Your objective: Repeat word for word everything in the Luna Romana review below from "The Companion Chronicles: Luna" down to "agony and torment.".

Source document:
.....
The Companion Chronicles: Luna Romana
By Matt Fitton
Starring Lalla Ward
Surely very few TARDIS travellers have had to endure quite as much as Quadrigger Stoyn. His first encounter with the Doctor and Susan left him stranded alone on the Moon whilst the second occasion saw the Doctor, Jamie and Zoe unwittingly casting him into the unknown, in agony and torment.
And, like a space-based episode of Casualty, one settles down to listen to Luna Romana with some trepidation for his eventual fate, knowing that it’s not going to end well for the poor chap.
This final panel in the Stoyn triptych is framed by Romana (v3, portrayed with just the right mix of hauteur and humour by Juliet Landau), as she takes charge of Gallifrey’s preparations for its “darkest hour”. The battle TARDISes are being readied, with dark implications that the Time War is coming. Reaching Stoyn’s quadrigger station, she reminisces about her encounters with him, during her travels with the fourth Doctor.
Her reverie plays out over four episodes, a complex intersection between the Doctor and Romana (v1) searching ancient Rome for the sixth segment of the Key to Time, and the Doctor and Romana (v2) on their randomised run from the Black Guardian, having landed on the Moon in the middle of a Roman-styled theme park. I won’t attempt to explain the intricacies of the plot, but will confess to having listened to the adventure twice before finally piecing it all together. This is a tale which rewards a return.
Juliet Landau covers narration duties for Romanas 1 and 3, with Lalla Ward also in fine form as Romana 2. Both ramp up the Boom factor when giving voice to the 4th Doctor, choosing not to impersonate Tom Baker (and, really, who could?), but rather to suggest his presence. And thanks to writer Matt Fitton’s crackling dialogue tapping into the playful badinage between the Doctor and Romana circa seasons 16/17, the listener is easily drawn in. There is a sense of poignancy delicately hanging over this tale though, following the sad loss of Mary Tamm. Her portrayal is the subject of a fitting tribute towards the end of the story, leaving this reviewer with a slightly awkward, teary moment on the homeward commuter train.
As always, Big Finish provide an encompassing audio experience, within which the listener becomes immersed. It’s an educational tale too, with much well-placed research spread throughout the ancient Rome portion of the story about Roman theatre, and the plays of Titus Maccius Plautus in particular. The Doctor clearly has a fondness for the period (with this particular tale set just a couple of centuries before his entanglement with Ian, Vicki and Barbara in the intrigue of Emperor Nero’s court) and he and Plautus get on famously. It’s left to Romana 1 to try to locate the missing segment, falling in with Stoyn in the process. It transpires that he’s become splintered thanks to events involving Romana 2, with his doppelgangers taking on the various roles in Plautus’ play.
.....
Entries shown:
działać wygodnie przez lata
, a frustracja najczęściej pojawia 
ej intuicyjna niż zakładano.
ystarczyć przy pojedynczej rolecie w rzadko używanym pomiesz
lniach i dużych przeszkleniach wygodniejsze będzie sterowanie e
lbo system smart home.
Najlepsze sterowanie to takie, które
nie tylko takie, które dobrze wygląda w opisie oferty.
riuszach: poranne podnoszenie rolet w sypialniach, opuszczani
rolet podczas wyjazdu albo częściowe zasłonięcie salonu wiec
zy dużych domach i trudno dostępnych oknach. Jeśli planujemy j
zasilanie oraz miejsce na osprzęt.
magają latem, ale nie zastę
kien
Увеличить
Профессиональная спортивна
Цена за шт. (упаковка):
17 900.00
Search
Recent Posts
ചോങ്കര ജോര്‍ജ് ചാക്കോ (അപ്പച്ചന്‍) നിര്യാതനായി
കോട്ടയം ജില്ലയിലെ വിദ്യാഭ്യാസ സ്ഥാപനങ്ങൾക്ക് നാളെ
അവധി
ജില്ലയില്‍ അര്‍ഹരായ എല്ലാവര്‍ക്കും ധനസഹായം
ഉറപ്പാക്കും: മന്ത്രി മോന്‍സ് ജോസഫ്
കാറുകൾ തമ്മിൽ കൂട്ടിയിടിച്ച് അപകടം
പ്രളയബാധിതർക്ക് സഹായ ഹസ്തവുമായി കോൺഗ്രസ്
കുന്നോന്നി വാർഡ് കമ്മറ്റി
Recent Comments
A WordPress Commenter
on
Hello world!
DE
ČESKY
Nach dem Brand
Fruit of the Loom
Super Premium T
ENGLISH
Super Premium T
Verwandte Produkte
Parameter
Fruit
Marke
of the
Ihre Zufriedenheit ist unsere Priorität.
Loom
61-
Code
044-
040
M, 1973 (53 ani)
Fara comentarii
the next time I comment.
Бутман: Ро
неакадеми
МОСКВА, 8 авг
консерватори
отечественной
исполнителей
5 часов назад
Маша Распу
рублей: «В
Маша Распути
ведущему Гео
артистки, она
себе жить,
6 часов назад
.....
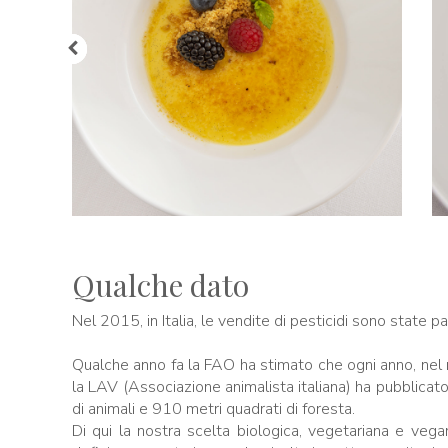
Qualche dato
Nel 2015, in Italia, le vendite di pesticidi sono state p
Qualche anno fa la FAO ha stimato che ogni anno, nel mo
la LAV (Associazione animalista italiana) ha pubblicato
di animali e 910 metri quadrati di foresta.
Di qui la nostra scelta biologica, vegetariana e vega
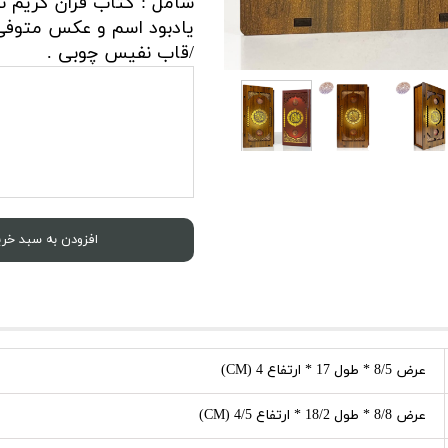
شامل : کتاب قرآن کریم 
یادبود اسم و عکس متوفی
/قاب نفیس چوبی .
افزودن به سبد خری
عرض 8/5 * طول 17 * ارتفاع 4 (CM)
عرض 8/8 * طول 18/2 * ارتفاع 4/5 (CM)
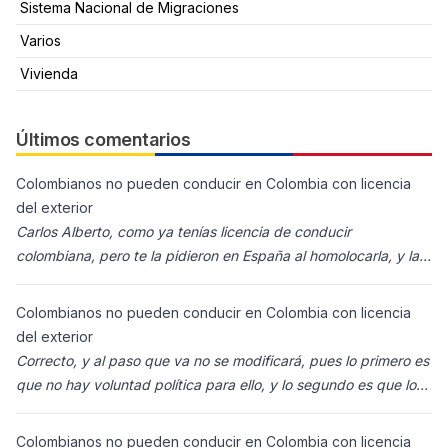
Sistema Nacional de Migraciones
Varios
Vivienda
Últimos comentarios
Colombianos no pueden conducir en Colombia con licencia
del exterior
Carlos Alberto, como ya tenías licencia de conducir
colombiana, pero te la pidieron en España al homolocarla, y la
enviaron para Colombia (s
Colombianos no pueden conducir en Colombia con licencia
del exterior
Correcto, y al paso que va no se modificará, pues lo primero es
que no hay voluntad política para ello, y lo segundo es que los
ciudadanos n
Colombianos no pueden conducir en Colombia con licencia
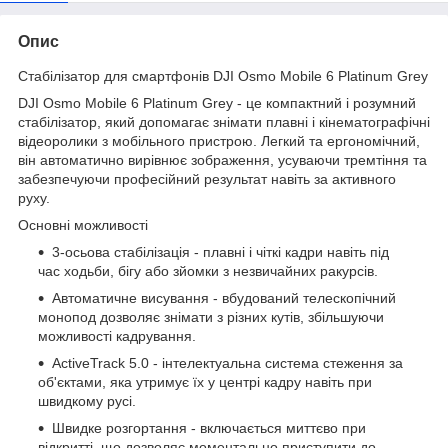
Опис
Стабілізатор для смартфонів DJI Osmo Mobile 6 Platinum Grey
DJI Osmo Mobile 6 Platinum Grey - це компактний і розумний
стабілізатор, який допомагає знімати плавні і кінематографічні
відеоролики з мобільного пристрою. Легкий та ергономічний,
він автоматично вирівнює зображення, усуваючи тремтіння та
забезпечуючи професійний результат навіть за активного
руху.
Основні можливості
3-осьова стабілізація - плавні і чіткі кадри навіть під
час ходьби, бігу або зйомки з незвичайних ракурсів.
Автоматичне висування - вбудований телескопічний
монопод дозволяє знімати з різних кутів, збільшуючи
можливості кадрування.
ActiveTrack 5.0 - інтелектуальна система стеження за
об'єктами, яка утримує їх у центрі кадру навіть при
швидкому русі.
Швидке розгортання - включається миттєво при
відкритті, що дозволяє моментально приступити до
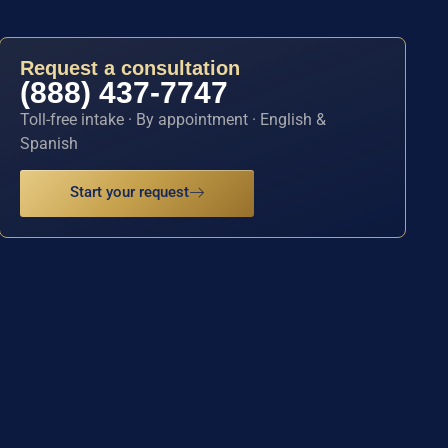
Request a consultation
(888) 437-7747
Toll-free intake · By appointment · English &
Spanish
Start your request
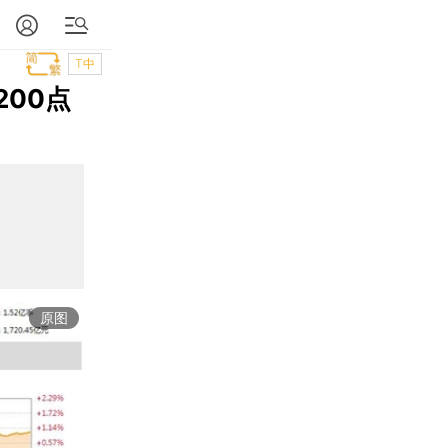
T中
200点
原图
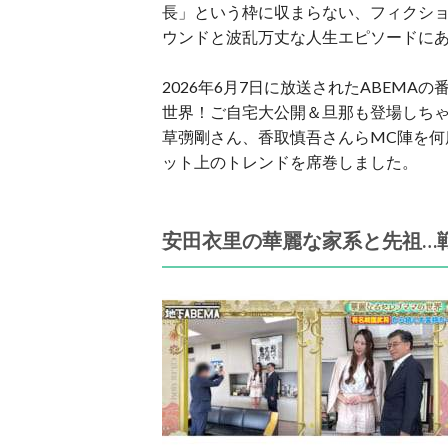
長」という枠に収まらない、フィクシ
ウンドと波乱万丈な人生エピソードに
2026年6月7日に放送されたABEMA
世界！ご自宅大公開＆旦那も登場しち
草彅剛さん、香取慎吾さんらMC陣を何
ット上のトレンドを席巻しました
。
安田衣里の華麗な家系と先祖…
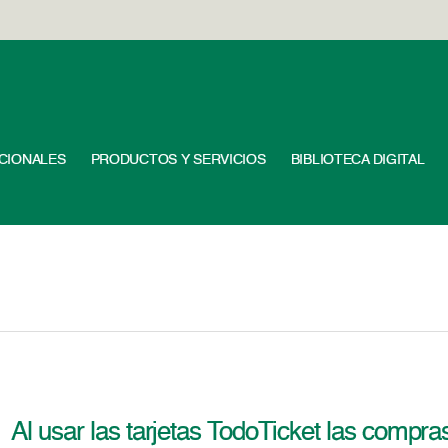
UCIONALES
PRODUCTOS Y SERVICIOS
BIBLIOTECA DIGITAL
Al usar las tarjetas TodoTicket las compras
.....
Expected answer:
The Companion Chronicles: Luna Romana
By Matt Fitton
Starring Lalla Ward
Surely very few TARDIS travellers have had to endure quite as much as Quadrigger Stoyn. His first encounter with the Doctor and Susan left him stranded alone on the Moon whilst the second occasion saw the Doctor, Jamie and Zoe unwittingly casting him into the unknown, in agony and torment.